TASK BRIEF -
Continue the text on selecting Alabama communities for SARS-CoV-2 testing, starting right after its final sentence.

Alabama is one of the lowest ranked states in many health metrics compared to the rest of the U.S. [3]. Social determinants of health (SDH) including socioeconomic status, educational attainment, racial discrimination, and restrictive governmental policies underlie these poor outcomes [4], with rural regions and Black communities disproportionately impacted [5-7]. Statewide geographic, socioeconomic, and racial disparities are reflected in how Alabama experiences the COVID-19 pandemic. In mid-July 2021, prior to the start of the SARS-CoV-2 delta strain surge, an estimated 11% of Alabama’s nearly five million people had tested for SARS-CoV-2, with approximately 4,500 tests conducted daily, or 148 per 100,000 people. The case rate per 100,000 in some rural counties was nearly triple the rate of metropolitan areas such as Mobile and Birmingham, with SARS-CoV-2 testing percent positivity approaching 20% in a majority of rural counties in July. While 27% of Alabama’s population is Black, nearly 45% of the state’s lab-confirmed SARS-CoV-2 cases and deaths are among Black people [8, 9]. Grounded in a legacy of slavery manifested in institutionalized racism [10], contemporary barriers to health include social and structural factors that heighten risk for COVID-19 disease among Black communities, particularly those in rural areas [11].
In Alabama and similar settings, there is a need to optimize benefits of testing without exacerbating stigma and marginalization in underserved communities in order to control disease spread. We were funded to collaborate with academic institutions, local service organizations, and community health workers to promote SARS-CoV-2 testing in underserved communities in Alabama. We planned to use publicly available data on SARS-CoV-2, including risk mitigation practices and vulnerability to SARS-CoV-2 infection, to identify rural counties that would benefit most from community-based testing interventions.
Here we describe how we used public data sources to explore strategies for identifying communities most at need for SARS-CoV-2 testing in two waves of selection during October 2020 and March 2021. We present our considerations and how our approach evolved with the pandemic, and lessons learned regarding the limitations of percent positivity in a state with inconsistent testing uptake to inform future work in other more rural settings with poorer public health infrastructure and healthcare.

MATERIAL PROVIDED -
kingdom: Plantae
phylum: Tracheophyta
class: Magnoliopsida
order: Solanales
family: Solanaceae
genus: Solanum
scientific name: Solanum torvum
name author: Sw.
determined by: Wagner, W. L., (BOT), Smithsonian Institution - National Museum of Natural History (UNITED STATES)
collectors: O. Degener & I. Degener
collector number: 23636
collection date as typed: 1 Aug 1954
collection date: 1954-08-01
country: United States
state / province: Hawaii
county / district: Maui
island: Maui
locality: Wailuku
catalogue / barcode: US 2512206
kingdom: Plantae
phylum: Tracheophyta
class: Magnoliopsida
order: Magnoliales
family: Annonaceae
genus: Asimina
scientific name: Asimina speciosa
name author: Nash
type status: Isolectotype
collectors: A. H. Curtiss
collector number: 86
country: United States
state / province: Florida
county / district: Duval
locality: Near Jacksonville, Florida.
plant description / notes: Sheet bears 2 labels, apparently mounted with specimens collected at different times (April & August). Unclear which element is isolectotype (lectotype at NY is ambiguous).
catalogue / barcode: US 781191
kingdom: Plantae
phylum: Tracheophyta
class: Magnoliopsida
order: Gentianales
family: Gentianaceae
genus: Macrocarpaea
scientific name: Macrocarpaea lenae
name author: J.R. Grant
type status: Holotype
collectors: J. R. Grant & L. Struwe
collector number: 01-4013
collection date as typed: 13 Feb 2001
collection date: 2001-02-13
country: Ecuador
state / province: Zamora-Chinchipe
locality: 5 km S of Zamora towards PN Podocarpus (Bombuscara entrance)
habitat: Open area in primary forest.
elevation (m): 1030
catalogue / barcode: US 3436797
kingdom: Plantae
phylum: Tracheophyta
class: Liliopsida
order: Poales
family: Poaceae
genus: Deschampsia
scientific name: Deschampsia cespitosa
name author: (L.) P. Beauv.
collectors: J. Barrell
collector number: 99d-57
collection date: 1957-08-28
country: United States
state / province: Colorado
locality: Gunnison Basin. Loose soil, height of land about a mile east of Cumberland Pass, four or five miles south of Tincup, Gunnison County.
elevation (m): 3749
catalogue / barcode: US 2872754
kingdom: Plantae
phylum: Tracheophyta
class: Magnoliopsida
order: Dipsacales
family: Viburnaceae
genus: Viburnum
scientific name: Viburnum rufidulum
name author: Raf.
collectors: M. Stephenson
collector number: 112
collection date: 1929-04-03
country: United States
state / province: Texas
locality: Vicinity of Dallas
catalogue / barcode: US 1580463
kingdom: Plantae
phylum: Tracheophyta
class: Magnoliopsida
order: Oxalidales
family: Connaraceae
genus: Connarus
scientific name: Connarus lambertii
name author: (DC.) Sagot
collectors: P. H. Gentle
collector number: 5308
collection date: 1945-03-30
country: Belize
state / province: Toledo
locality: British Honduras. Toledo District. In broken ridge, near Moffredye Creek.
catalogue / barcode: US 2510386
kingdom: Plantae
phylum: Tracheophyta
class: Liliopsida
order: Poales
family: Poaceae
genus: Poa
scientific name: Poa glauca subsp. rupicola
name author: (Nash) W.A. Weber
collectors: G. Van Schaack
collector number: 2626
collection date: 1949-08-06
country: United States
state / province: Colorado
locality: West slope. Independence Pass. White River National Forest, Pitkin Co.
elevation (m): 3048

ANSWER SECTION -
Methods
Setting
The Alabama Department of Public Health announced the first SARS-CoV-2 positive test result on March 13, 2020 [12]. As of September 7, 2021, nearly 18 months later, there have been a total of 727,360 cases and 12,420 deaths in Alabama [13] and about 39% of the population is vaccinated (2 doses) [13, 14]. Alabama’s population is approximately 69% White, 27% Black, with 86% high school graduates, and approximately 16% live in poverty [15]. For reference, the U.S. census estimates that the nation’s population is approximately 76% White, 14% Black, with 89% high school graduates, and approximately 12% live in poverty [16].
SARS-CoV-2 testing data
Data were downloaded periodically (approximately quarterly) from publicly available websites that collated and created visual representations of data reported by the Alabama Department of Public Health (ADPH). For the October 2020 county testing selections, data were downloaded from bamatracker.com[17], a website that collated and displayed data from ADPH through May 2021. In the March 2021 round of selections, data were downloaded from bamatracker.com[13] as well as the New York Times website[18].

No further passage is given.